Controlled induction of mechanical bioeffects with pulsed ultrasound and chemical agents

We aim to develop a novel low-invasive and effective treatment method of pancreatic tumor with synergistic effects of ultrasound and locally injected chemical agents such as anti-tumor drugs. In the treatment, controlling the spatial and temporal distribution of the agents by mechanical effects of ultrasound (cavitation) is a key process. To apply the mechanical effects to pancreases, a deep-seated organ, sensitizers for reducing the required acoustic intensity are essential. As preliminary experiments, we evaluated a formulation of superheated perfluorocarbon droplet, phase change nano droplet (PCND) as such a sensitizer.

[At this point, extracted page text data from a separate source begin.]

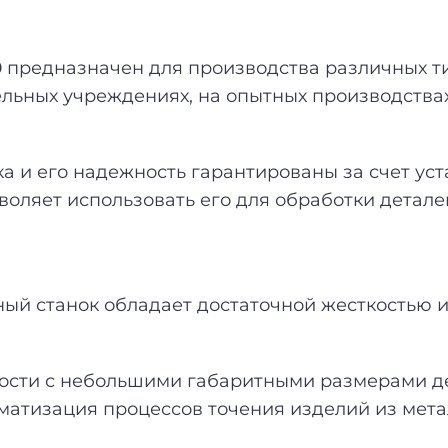
0
предназначен для производства различных т
ельных учреждениях, на опытных производства
а и его надежность гарантированы за счет ус
оляет использовать его для обработки детале
ный станок обладает достаточной жесткостью и
пности с небольшими габаритными размерами 
матизация процессов точения изделий из метал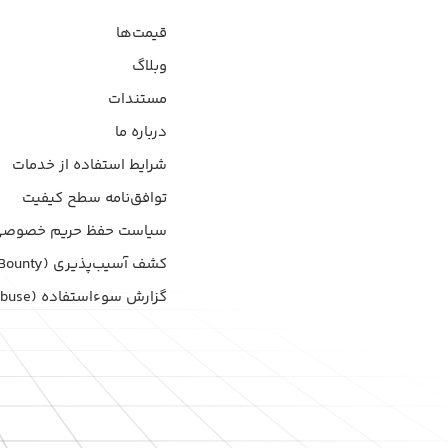
قیمت‌ها
وبلاگ
مستندات
درباره ما
شرایط استفاده از خدمات
توافق‌نامه سطح کیفیت
سیاست حفظ حریم خصوصی
کشف آسیب‌پذیری (Bug Bounty)
گزارش سوءاستفاده (Report Abuse)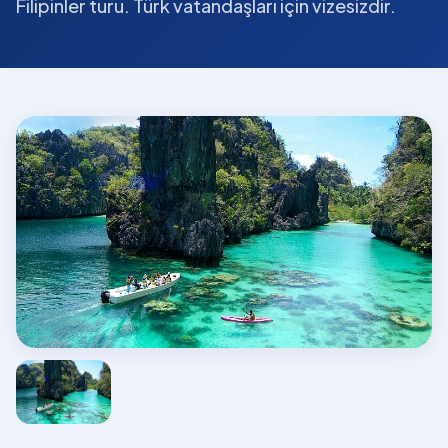
Filipinler turu. Türk vatandaşları için vizesizdir.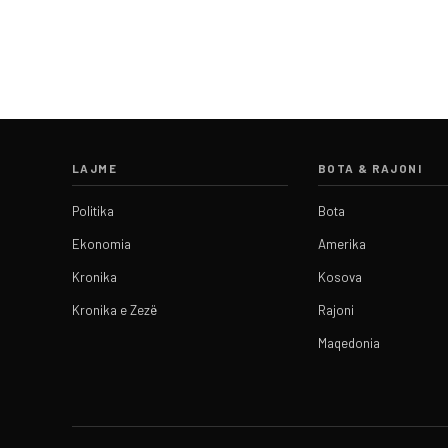
LAJME
BOTA & RAJONI
Politika
Bota
Ekonomia
Amerika
Kronika
Kosova
Kronika e Zezë
Rajoni
Maqedonia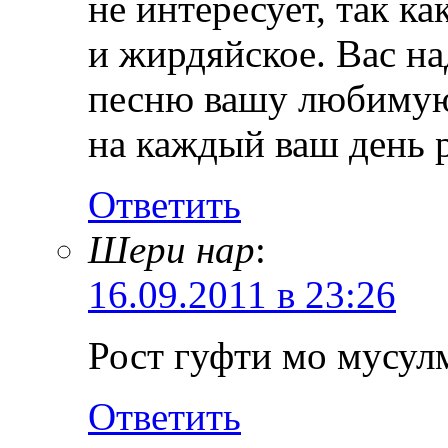
не интересует, так к
и жирдяйское. Вас н
песню вашу любимую
на каждый ваш день 
Ответить
Шери нар
:
16.09.2011 в 23:26
Рост гуфти мо мусул
Ответить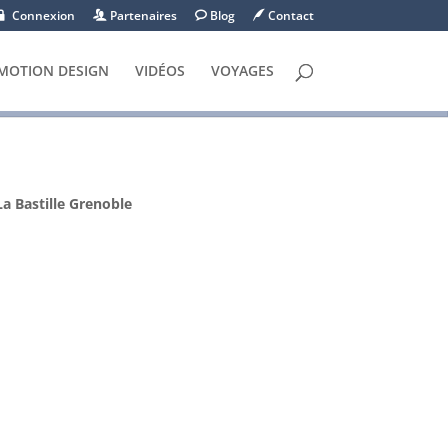
Connexion
Partenaires
Blog
Contact
MOTION DESIGN
VIDÉOS
VOYAGES
La Bastille Grenoble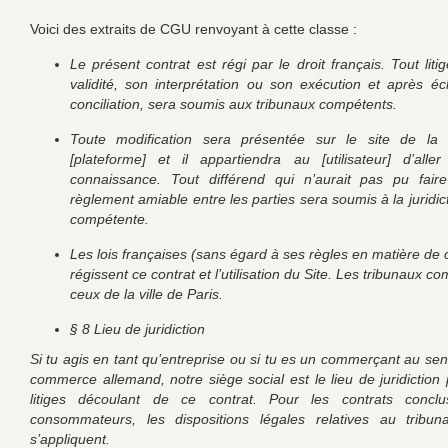
Voici des extraits de CGU renvoyant à cette classe :
Le présent contrat est régi par le droit français. Tout litig
validité, son interprétation ou son exécution et après é
conciliation, sera soumis aux tribunaux compétents.
Toute modification sera présentée sur le site de l
[plateforme] et il appartiendra au [utilisateur] d’all
connaissance. Tout différend qui n’aurait pas pu faire
règlement amiable entre les parties sera soumis à la juridic
compétente.
Les lois françaises (sans égard à ses règles en matière de co
régissent ce contrat et l’utilisation du Site. Les tribunaux c
ceux de la ville de Paris.
§ 8 Lieu de juridiction
Si tu agis en tant qu’entreprise ou si tu es un commerçant au se
commerce allemand, notre siège social est le lieu de juridiction 
litiges découlant de ce contrat. Pour les contrats conc
consommateurs, les dispositions légales relatives au tribun
s’appliquent.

Effects on destruction of tissue structures were investigated ex vivo. It was found that ultrasound pulses with intensity higher than 2.2 kW/cm2 was enough to induce mechanical effects of ultrasound in chicken breast tissues in the presence of PCND while no damages were observed in the absence of PCND. Increasing pulse intensity or PCND concentration increased destructed volume. It was found that pulse duration should be longer than 100 cycles and increasing duration more than 300 cycles does not increase the destructed volume significantly. Results obtained suggested that PCND works as a sensitizer for inducing mechanical effects in tissues.